→ **TASK GOAL**: Using the records below, give again exactly the lines from the line that contains "middle pip: (304, 337)" through the line that contains "ring dip: (329, 398)", both ends included, and only those.

EXERCISE MATERIAL below:

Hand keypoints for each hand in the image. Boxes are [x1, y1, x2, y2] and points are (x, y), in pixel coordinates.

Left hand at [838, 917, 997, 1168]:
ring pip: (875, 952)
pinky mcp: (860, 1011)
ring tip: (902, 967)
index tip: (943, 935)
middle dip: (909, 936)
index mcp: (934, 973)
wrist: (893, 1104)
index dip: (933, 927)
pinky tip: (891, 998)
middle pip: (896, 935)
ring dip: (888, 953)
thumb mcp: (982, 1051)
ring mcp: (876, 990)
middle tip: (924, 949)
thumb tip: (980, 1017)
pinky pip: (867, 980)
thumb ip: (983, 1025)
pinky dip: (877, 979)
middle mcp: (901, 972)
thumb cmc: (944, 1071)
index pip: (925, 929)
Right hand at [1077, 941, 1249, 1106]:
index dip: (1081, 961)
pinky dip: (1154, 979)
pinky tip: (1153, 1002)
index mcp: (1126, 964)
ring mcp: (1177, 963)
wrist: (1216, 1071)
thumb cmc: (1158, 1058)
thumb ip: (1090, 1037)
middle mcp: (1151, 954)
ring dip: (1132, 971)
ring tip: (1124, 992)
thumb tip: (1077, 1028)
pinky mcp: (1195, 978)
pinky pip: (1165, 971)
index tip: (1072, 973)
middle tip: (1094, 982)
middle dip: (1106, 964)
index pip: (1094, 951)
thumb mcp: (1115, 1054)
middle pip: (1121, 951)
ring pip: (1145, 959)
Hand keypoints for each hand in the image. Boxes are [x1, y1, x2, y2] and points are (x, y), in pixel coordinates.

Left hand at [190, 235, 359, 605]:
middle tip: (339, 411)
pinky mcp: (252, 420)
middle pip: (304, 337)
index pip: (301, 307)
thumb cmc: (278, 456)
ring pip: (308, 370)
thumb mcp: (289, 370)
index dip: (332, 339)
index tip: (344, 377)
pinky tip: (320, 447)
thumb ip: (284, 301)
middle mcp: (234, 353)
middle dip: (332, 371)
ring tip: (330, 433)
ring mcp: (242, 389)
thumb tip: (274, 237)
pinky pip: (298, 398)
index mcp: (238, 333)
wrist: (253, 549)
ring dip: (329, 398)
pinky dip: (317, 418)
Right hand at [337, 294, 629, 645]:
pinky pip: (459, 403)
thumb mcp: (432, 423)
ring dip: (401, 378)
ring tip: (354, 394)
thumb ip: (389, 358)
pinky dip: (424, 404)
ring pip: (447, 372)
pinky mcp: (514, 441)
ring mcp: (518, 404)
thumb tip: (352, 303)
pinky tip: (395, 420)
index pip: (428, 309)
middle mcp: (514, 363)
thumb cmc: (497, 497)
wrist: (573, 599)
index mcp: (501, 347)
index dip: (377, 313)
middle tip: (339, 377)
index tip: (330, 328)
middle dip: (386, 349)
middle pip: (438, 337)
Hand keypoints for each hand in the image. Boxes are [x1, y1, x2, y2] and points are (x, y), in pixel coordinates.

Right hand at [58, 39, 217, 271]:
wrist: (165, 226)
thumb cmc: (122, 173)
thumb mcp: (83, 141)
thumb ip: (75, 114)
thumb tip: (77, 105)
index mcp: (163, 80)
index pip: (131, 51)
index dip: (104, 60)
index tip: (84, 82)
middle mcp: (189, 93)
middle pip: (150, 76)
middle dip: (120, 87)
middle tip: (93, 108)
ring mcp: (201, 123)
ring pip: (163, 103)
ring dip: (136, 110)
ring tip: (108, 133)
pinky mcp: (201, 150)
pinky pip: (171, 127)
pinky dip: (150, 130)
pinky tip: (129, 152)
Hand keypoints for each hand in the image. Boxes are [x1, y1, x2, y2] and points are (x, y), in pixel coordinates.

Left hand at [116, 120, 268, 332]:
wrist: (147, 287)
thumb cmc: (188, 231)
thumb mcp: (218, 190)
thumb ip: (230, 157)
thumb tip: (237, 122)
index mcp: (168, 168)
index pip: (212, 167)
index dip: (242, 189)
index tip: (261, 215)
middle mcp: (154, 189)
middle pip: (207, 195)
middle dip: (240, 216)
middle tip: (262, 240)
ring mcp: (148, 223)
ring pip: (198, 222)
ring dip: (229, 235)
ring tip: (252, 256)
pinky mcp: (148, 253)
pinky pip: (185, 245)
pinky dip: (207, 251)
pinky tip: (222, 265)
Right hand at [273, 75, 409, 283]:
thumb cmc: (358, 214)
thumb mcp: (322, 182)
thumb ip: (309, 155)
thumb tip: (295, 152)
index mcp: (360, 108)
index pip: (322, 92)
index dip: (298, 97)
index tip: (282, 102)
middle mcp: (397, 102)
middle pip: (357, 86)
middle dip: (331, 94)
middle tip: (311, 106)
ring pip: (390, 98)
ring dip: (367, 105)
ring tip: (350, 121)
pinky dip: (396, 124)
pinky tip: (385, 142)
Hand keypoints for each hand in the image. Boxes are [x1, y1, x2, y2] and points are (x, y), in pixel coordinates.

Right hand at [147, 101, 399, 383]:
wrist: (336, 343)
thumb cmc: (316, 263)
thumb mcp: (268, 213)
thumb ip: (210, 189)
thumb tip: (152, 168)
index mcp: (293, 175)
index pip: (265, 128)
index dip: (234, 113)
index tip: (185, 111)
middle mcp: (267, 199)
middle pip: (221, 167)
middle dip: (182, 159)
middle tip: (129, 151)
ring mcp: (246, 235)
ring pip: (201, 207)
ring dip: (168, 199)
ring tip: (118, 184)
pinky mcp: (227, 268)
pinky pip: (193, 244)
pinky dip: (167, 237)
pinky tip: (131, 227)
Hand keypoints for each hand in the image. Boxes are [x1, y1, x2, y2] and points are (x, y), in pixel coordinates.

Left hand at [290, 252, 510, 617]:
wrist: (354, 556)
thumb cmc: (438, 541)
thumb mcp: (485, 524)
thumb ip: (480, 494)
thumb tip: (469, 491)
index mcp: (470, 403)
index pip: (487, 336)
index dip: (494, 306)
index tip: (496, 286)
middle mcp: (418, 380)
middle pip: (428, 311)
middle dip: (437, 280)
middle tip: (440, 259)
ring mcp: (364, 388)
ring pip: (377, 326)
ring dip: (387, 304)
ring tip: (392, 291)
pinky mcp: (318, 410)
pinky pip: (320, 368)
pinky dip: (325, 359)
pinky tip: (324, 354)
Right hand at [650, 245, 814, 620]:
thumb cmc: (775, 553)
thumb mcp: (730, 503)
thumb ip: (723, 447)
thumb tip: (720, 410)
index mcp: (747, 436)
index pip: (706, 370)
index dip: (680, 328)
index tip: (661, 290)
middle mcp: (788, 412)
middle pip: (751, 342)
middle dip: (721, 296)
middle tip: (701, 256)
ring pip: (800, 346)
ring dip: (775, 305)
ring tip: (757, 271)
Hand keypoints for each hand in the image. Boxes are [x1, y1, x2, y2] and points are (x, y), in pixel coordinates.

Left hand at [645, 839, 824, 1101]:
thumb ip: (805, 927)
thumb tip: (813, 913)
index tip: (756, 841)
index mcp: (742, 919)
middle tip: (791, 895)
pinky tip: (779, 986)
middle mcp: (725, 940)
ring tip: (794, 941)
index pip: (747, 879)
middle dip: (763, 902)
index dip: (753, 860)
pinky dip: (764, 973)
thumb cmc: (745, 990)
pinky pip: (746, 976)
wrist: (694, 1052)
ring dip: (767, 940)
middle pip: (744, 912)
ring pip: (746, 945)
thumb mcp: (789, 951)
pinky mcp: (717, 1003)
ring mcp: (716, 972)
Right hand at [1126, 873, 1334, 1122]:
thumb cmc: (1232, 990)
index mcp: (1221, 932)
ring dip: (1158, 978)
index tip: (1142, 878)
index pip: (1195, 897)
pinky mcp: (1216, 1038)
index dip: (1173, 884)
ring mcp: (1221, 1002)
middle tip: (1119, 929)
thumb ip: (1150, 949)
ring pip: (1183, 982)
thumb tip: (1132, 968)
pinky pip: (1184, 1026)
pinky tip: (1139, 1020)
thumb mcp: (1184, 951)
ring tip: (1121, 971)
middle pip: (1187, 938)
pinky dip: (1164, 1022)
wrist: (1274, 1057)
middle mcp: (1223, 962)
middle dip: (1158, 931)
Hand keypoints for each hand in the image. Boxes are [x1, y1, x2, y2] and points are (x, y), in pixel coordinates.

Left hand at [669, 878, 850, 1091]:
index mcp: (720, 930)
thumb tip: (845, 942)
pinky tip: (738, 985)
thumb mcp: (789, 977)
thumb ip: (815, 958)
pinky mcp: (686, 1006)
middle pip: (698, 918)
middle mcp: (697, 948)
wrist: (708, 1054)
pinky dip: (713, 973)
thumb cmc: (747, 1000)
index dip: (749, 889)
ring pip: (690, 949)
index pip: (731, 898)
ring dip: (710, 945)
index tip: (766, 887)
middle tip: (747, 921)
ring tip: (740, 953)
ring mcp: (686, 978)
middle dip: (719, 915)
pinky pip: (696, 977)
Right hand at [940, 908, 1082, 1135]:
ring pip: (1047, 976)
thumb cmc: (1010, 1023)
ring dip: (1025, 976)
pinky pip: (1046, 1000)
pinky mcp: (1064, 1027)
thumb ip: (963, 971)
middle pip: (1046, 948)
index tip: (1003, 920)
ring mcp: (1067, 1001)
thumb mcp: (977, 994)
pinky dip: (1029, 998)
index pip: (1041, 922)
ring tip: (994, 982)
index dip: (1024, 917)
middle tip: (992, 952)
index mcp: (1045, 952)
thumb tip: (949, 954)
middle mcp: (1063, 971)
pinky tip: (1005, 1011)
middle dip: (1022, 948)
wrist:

End of EXERCISE MATERIAL.

→ **EXERCISE SOLUTION**:
middle pip: (304, 337)
index pip: (301, 307)
thumb cmc: (278, 456)
ring pip: (308, 370)
thumb mcp: (289, 370)
index dip: (332, 339)
index tip: (344, 377)
pinky tip: (320, 447)
thumb ip: (284, 301)
middle mcp: (234, 353)
middle dip: (332, 371)
ring tip: (330, 433)
ring mcp: (242, 389)
thumb tip: (274, 237)
pinky pip: (298, 398)
index mcp: (238, 333)
wrist: (253, 549)
ring dip: (329, 398)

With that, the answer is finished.